嫌味ではないことはわかるが、だからこそ腹のたつ一言に、尊奈門の彼女に対する手当への礼の気持ちは去っていく。

土井半助と○○、いつか絶対にぎゃふんといわせてやると心に誓った尊奈門。

手当ても終わったし帰ろうかと、タソガレドキの曲者たちはそう言ってさっさと立ち去って行った。

 

 

 

「また来てもらっても困るんだけどな~」

 

 

夕焼けに消えゆくタソガレドキの忍びを見送りながら、土井半助は困ったようにそうこぼした。

 

 

 

 

■分析

 

 

「で、どうだった?」

「どうもこうもないですよ、またやられました」

 

自陣に戻り、悔しい表情を浮かべる尊奈門に対し「そっちじゃなくて」と雑渡は言う。

 

 

「手当の方だ」

「手当……ですか」

 

 

言われて手当された箇所を確認する。

撤退する途中は傷んでいたが、気づけば随分と痛みは引いている。

普段ならまだ痛んでいてもおかしくはないのに。

 

 

「そういえば、痛みの引きが早いような……」

「なるほど。実際に有用な薬ではあるのか」

 

 

ふむ、と少し考えた雑渡は忍たまの話を思い出す。

植物、特に薬草に詳しく、薬の開発に精力的。

そして、校医といえど若くして忍術学園の教師も兼任する。

尊奈門と土井半助が戦っている最中の彼女も遠くから観察していたが、伏木蔵君にしていた戦いの解説を聞けば、その実力もわかるというもの。

 

実際に目の当たりにすると、少し興味が湧いてきた。

 

 

「今後も土井半助に挑むなら、けがをした際は手当されて帰ってくるといい」

「え! 本気ですか!? 組頭!」

 

 

また負けたら敵陣で手当される無様な姿を晒せと? と異議を申し立てる尊奈門だったが、雑渡は一言。

 

 

「それが嫌なら土井半助に勝つことだ」

 

 

ずず、といつもの竹筒から茶を飲む。

尊奈門は弱くない。ただあの土井半助が強すぎる。それだけのことだ。しかしそれだけのことを理解できずにいては、実践で苦労をするのは尊奈門だろう。
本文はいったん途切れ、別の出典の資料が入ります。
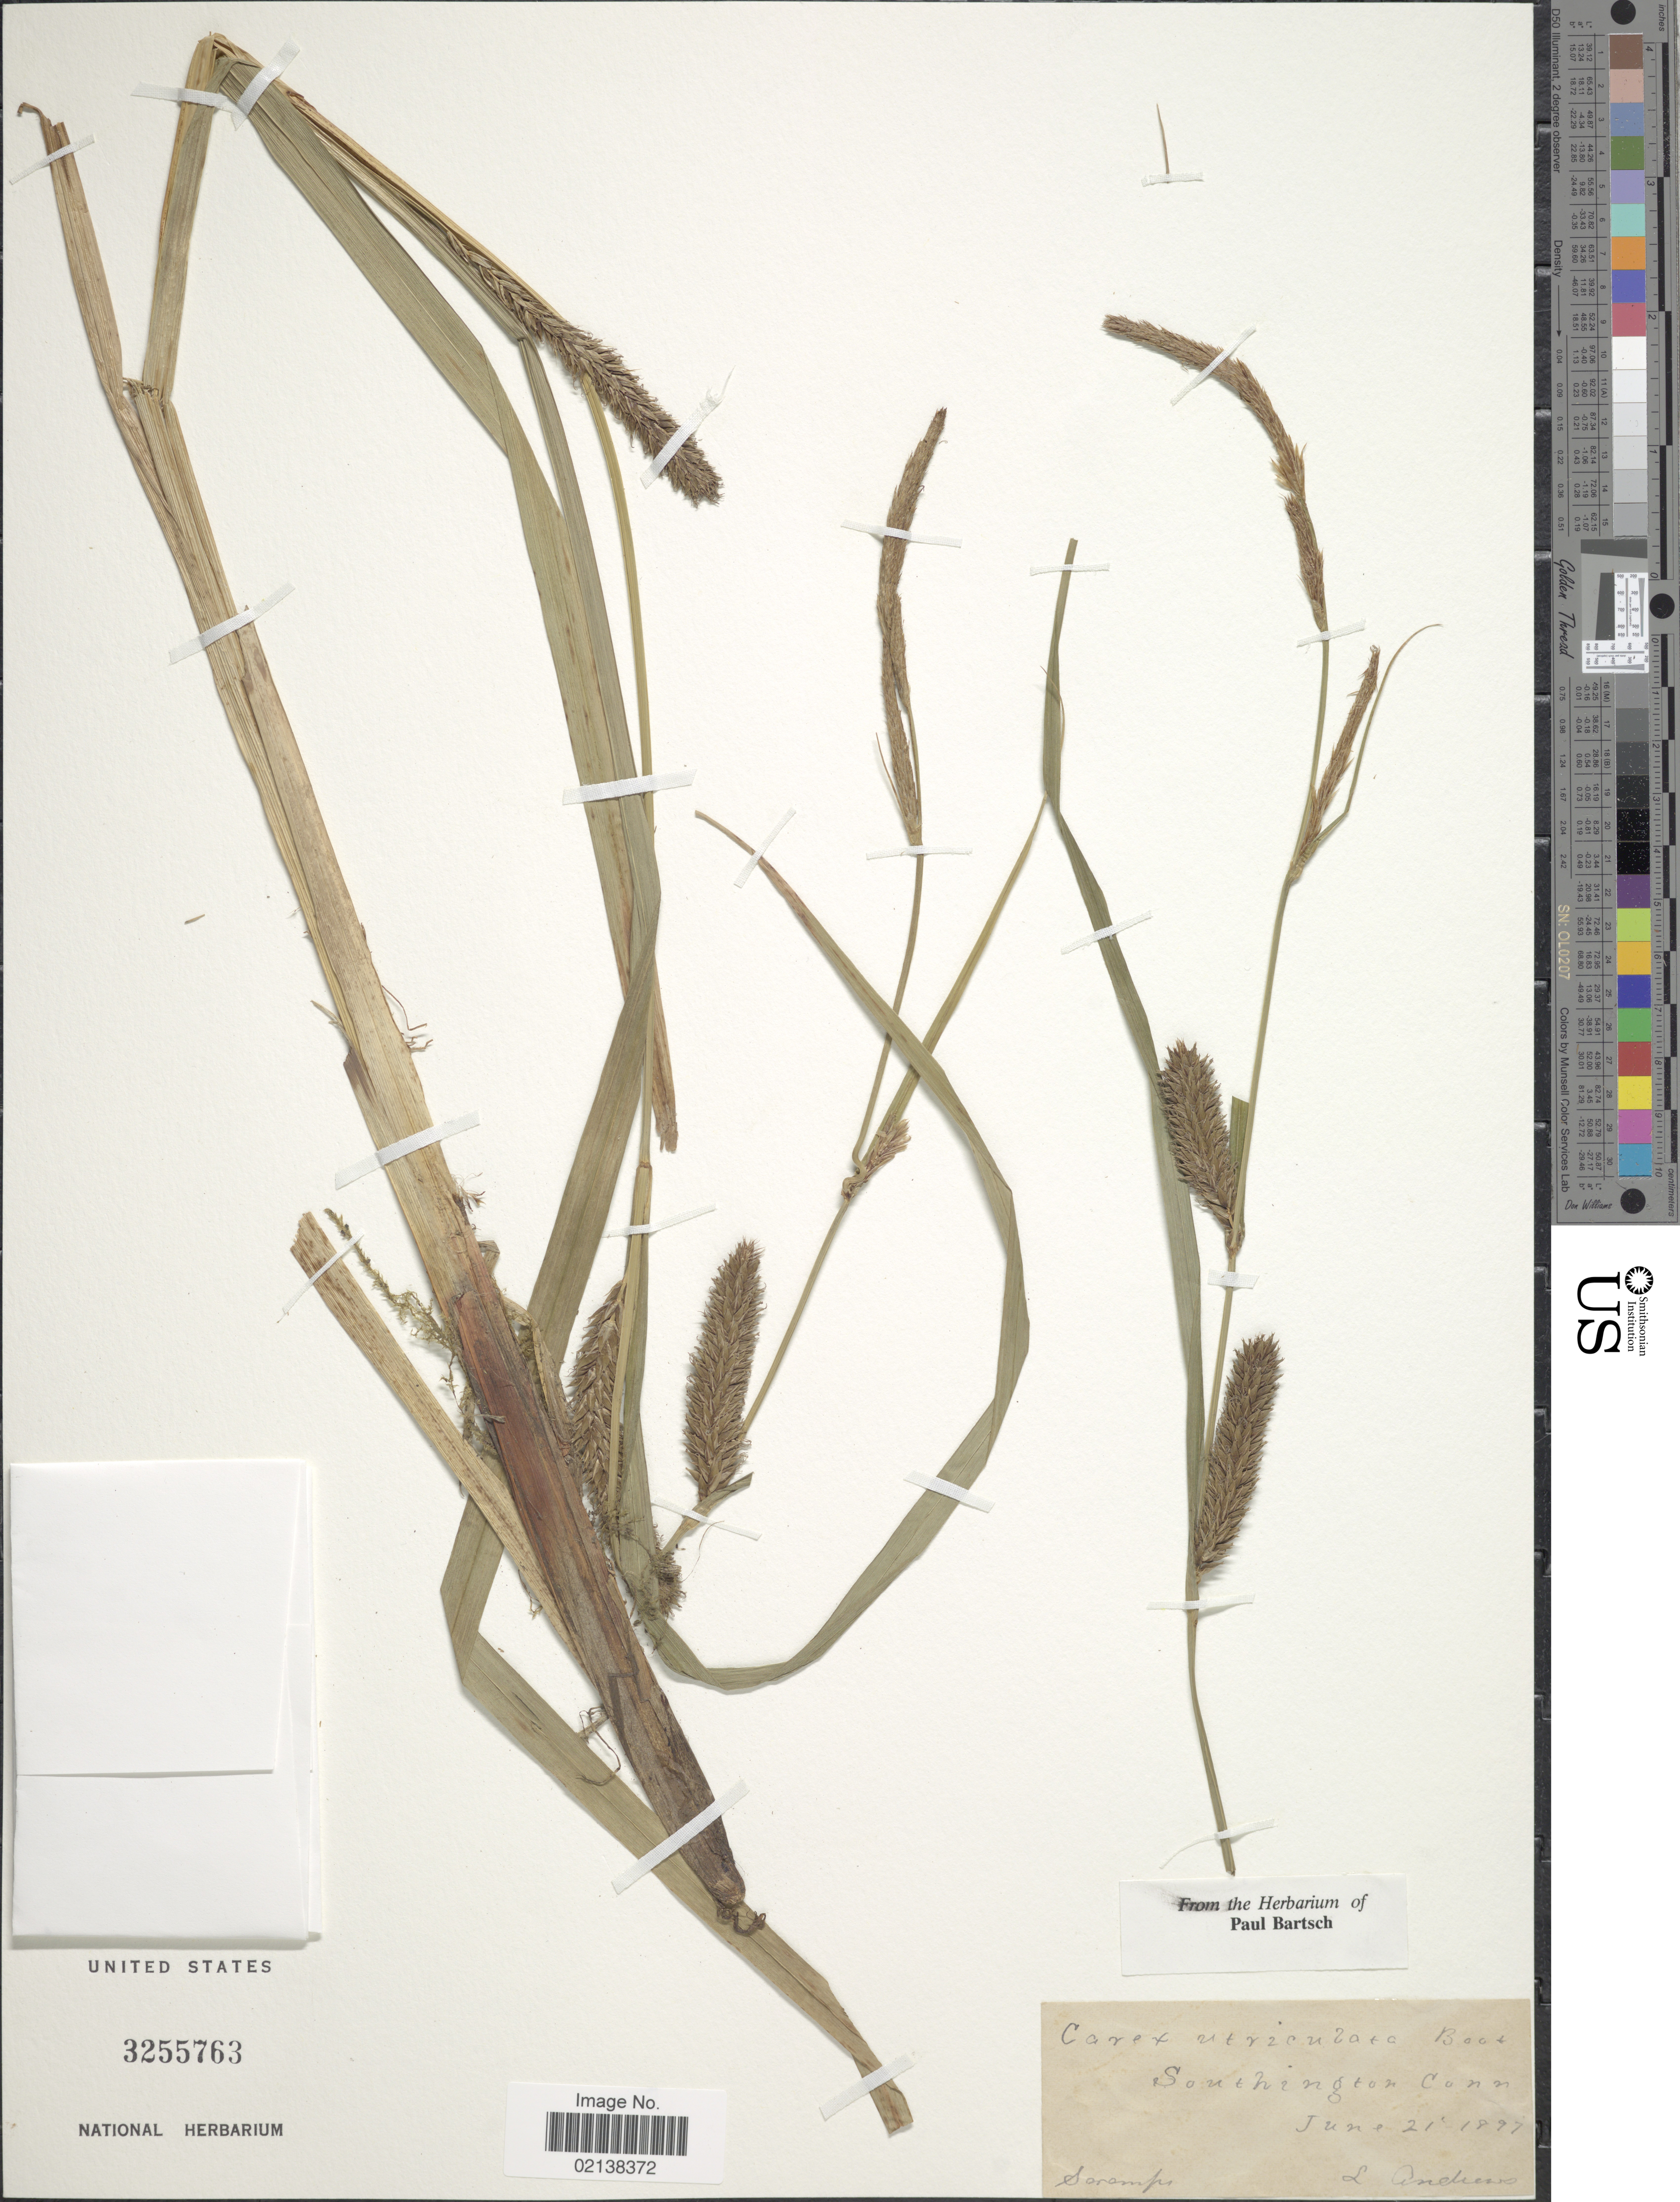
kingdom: Plantae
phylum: Tracheophyta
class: Liliopsida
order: Poales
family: Cyperaceae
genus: Carex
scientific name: Carex utriculata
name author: Boott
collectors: L. Andrews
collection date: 1897-06-21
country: United States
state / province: Connecticut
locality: Southington, swamps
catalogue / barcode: US 3255763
早くそれを理解してもらいたいものだと、部下の成長に期待する。

 

 

それにしても……あの手当の手際、雑渡は伊作を思い出した。

きっと彼の師は彼女なのだろう。であれば、伊作君が薬学に長けていることも納得がいく。

つまり、非常に間接的ではあるが、自分が助けられたのは彼女のおかげとも取れるというわけか。……いや、いささかこじつけすぎるか。

 

雑渡はふと浮かんだ自分の考えに笑い、いつまでもふてくされた様子の尊奈門に一言告げる。

 

 

「それと、医療班に塗り薬を見せてきなさい。成分が分かるかもしれない」

 

 

転んでもただでは起きるなと、失敗を生かせと安易にそう言う組頭に、小さく「はい……」というほかのない尊奈門だった。